Enough up front design to create a good starting point and direction.
It is said that we need a common view of the architecture or else we get a big ball of mud. This document is not necessarily dealt with by a single person, but it is dealt with by a role. The fact that some people occasionally lead this document is likely a symptom of the super hero antipattern.
Everyone needs to think about software architecture.
He describes the solution architect antipattern that just give people a document to implement without being involved in the process of implementing it, like a relay sport. When he asks how the guy know that the solution is implementable, the guy does not know how to answer and fall back invoking an “implementation detail”. often the system is perfectly designed to generate the result it did.
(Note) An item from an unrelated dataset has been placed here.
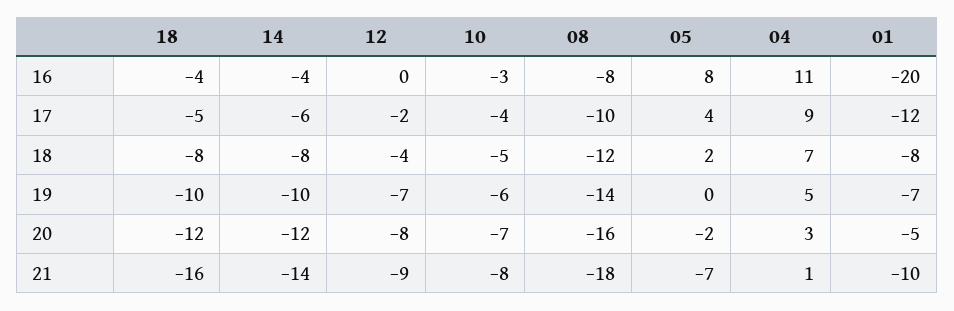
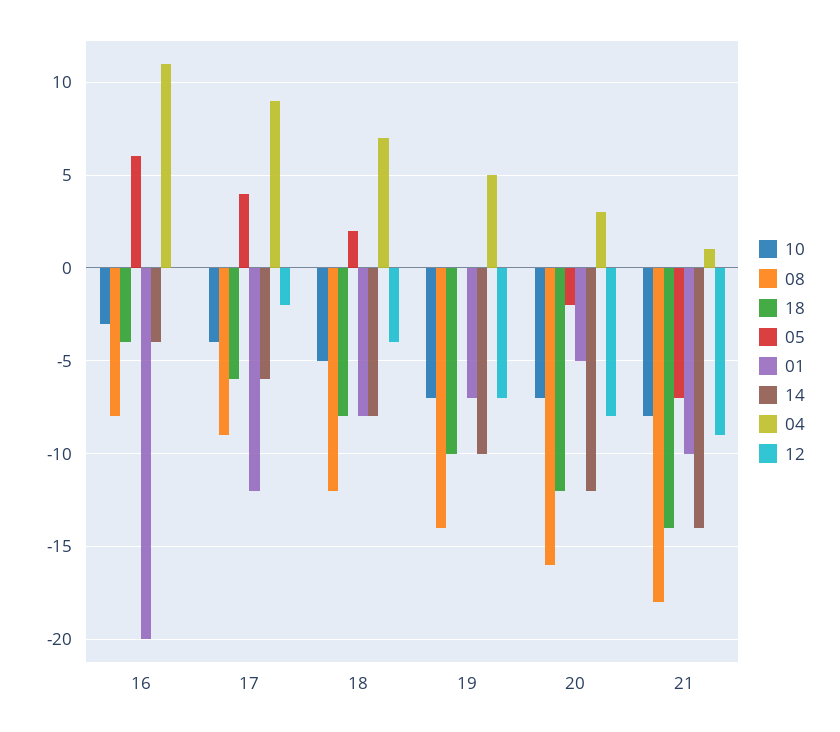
05, 16: 8 -> 6
18, 17: -5 -> -6
08, 17: -10 -> -9
10, 19: -6 -> -7
18, 21: -16 -> -14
The software architect is a technical lead whose most difficult task is dealing with other people (soft skills). It is about coding, collaboration and coaching.
It as also a master builder, someone with a lot of experience that will be recognised for per knowledge by per peers, rather than simply be put their by a management that wants to justify a pay raise (principe de Peter).
A software architect is a guy that works like the other developers, only that per has been recognised to have experience.
For him, the software architecture should not use complex notation, like uml, but it should not be totally free (like using a whiteboard). It should provide some constraints but still leave room for creative thinking.
Better focus of abstraction rather than notation, this is why he created the C4 model for visualising software architecture.
To him, we should keep our freedom to make mistakes and continuous improvement.